As downhill skiers know, there is some risk when getting on a slope. However, skiers and visitors to commercial downhill skiing areas do have some protections, even when on a mountain or man-made ski hill. Skiers should be able to assume that the grounds are safely maintained and that any dangerous spots are marked to avoid slip and fall accidents and injuries.
In a recent Connecticut case, a state appellate court found that the owners of an area ski slope cannot be held liable for a ski injury lawsuit that sought damages for a teenager’s paralysis. A 15-year-old boy suffered severe paralysis and spinal cord damage in 2006 and is now a quadriplegic. The accident occurred at New Hartford, Connecticut’s Ski Sundown.
In 2006, the victim’s lawyers brought a first lawsuit against the ski company, but the court found that the victim was at least partially to blame. On appeal, appellate court agreed with the jury and has dismissed his claim for a second time. According to the complaint, Ski Sundown, Inc. was negligent in building and maintaining a jump. Jurors sided with the ski slope ownership company which argued that the victim assumed the risk of injury.
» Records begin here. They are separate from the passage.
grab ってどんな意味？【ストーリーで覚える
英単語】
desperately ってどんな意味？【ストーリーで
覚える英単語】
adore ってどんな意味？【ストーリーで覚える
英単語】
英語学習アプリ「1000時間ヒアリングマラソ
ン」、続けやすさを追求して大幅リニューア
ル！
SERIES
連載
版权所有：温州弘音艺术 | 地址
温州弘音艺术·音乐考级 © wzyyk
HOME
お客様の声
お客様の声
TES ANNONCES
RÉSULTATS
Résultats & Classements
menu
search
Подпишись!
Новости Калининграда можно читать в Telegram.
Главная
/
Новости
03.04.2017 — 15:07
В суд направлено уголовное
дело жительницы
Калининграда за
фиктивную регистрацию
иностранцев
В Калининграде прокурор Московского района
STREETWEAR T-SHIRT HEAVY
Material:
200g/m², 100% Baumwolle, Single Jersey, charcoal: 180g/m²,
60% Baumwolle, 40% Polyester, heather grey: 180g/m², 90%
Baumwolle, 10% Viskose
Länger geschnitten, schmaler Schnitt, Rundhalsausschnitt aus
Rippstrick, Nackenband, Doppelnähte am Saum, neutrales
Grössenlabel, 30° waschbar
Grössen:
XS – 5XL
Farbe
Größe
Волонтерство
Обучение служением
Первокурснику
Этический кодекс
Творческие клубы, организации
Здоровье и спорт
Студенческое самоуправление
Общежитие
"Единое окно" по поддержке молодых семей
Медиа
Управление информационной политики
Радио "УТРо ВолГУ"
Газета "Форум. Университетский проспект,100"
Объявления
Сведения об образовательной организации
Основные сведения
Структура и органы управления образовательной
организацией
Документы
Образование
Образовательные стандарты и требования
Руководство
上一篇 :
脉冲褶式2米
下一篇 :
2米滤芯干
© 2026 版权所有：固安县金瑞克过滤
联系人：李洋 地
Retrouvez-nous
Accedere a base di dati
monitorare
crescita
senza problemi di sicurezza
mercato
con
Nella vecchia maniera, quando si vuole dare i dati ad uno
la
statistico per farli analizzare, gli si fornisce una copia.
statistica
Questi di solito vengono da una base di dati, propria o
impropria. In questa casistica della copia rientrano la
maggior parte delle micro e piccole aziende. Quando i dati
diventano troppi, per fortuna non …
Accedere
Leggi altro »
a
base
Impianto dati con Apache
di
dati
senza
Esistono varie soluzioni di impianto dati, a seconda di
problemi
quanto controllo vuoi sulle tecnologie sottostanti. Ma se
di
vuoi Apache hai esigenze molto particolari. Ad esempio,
In cases that involve dangerous sports or other activities that involve risk, this defense can be successful if a victim understands the risks involved. However, the ski slope cannot avoid all liability because of the assumed risk. In this case, it was not reported what was left unmaintained on the property and what exactly caused the victim’s injuries. Under Connecticut law, a victim is barred from receiving any award if his negligence is greater than the negligence of a defendant.
The victim is considering an appeal to the Connecticut Supreme Court. If successful, he may be entitled to compensation for all medical expenses, future medical costs, lost wages, pain and suffering, as well as any additional economic or personal losses he has endured.